#### Data for this task:
::::

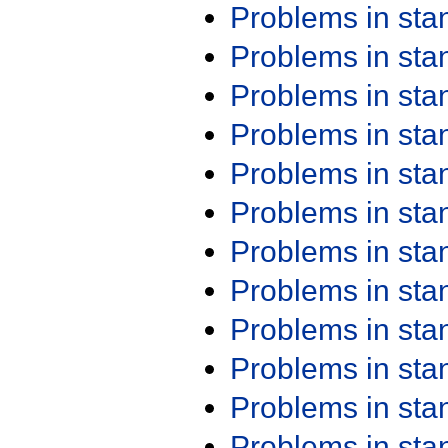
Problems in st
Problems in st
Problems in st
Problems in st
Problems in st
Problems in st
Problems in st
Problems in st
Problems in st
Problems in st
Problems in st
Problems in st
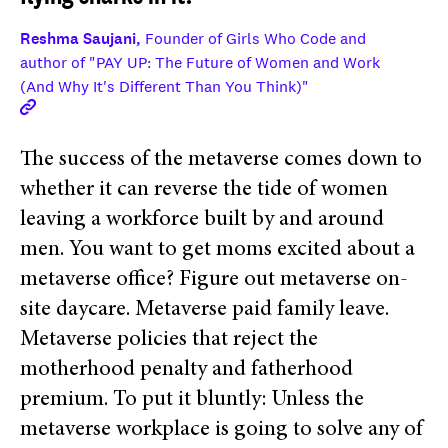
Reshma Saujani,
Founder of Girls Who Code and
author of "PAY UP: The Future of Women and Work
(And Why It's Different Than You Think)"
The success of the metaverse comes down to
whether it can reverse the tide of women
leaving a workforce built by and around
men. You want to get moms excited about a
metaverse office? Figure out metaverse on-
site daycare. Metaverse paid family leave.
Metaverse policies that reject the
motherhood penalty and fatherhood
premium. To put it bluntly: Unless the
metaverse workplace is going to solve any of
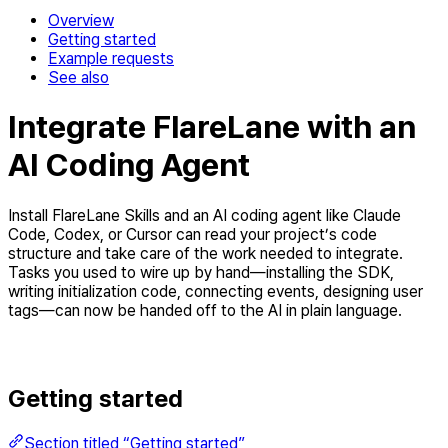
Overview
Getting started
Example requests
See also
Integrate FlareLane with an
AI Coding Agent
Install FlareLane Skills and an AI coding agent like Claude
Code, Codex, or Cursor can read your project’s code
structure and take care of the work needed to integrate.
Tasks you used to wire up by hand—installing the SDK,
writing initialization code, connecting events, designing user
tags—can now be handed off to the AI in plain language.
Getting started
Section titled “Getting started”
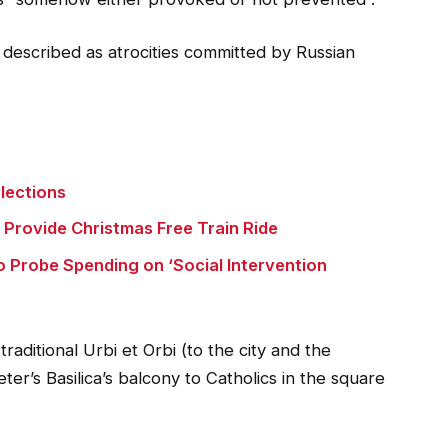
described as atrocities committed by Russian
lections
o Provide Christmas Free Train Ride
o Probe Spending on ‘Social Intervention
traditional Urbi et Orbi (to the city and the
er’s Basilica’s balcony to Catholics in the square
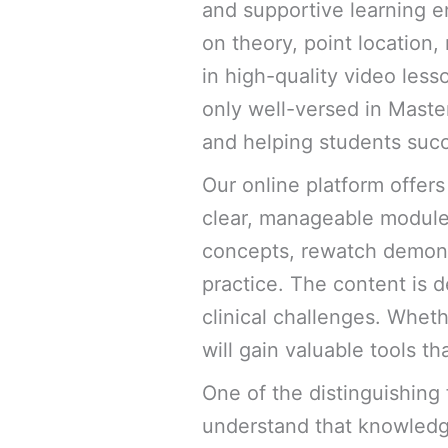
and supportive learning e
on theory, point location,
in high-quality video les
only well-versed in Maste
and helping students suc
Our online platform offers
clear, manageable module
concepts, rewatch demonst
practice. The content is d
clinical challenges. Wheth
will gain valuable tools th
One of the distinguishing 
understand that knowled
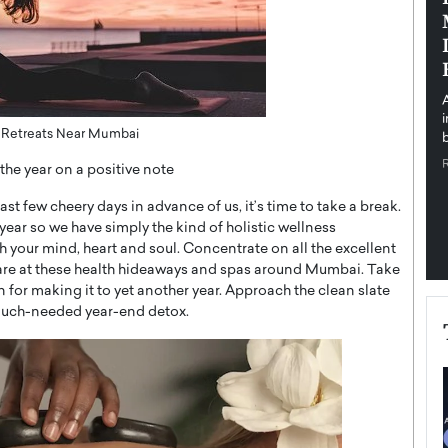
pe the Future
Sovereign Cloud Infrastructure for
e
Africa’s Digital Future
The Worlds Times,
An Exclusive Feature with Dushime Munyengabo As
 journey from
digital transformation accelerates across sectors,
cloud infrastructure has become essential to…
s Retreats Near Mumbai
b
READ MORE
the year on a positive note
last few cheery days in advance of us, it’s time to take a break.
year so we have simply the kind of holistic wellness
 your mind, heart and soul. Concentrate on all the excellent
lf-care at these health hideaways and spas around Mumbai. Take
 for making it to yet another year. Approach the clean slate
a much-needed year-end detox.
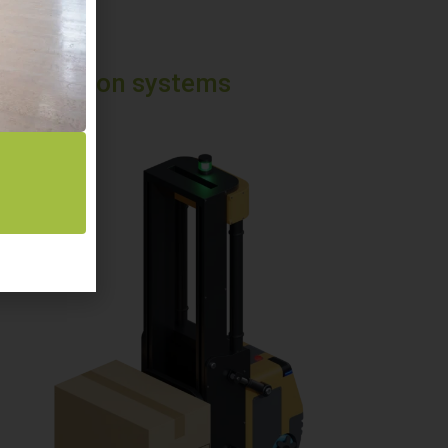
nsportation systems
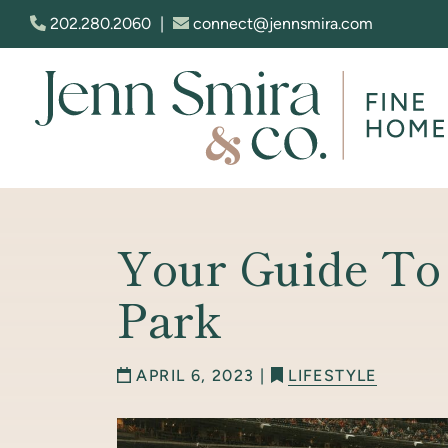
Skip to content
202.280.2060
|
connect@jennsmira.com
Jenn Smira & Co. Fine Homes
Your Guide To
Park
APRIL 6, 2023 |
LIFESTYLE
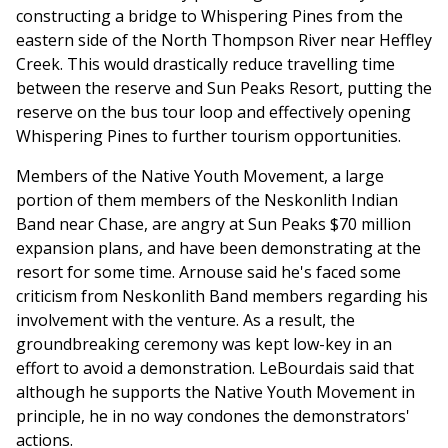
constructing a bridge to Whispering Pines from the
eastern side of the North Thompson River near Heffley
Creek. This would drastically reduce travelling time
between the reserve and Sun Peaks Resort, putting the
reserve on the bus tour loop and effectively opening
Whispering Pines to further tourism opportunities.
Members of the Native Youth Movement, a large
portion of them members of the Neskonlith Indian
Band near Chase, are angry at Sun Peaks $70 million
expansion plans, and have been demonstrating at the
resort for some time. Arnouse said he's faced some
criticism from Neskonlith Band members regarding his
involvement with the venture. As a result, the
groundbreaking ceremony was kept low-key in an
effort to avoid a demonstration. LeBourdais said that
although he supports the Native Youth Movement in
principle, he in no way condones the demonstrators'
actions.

::::

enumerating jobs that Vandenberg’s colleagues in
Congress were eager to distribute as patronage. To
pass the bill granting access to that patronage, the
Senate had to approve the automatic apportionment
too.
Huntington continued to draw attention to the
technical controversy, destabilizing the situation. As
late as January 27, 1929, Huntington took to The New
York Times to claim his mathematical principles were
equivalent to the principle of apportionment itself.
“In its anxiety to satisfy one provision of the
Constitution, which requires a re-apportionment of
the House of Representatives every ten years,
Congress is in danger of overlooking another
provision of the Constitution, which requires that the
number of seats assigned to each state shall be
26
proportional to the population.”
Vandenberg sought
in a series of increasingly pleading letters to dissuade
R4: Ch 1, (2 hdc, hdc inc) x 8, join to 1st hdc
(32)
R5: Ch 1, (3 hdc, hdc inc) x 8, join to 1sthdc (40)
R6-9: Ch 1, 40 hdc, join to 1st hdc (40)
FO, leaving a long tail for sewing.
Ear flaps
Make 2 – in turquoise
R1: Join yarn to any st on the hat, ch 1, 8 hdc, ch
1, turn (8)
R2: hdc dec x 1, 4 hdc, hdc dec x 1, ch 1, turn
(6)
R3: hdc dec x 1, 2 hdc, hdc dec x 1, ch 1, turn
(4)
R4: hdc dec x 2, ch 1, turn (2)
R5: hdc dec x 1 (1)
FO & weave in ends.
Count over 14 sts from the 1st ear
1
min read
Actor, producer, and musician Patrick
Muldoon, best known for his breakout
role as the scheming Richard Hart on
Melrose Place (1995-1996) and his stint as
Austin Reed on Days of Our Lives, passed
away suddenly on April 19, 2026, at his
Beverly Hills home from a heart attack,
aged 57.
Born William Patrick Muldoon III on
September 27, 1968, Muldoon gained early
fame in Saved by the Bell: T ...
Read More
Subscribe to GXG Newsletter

::::

Search the listing above for lines with the word "from", and state how many there are, nothing else.

#### Reply:
5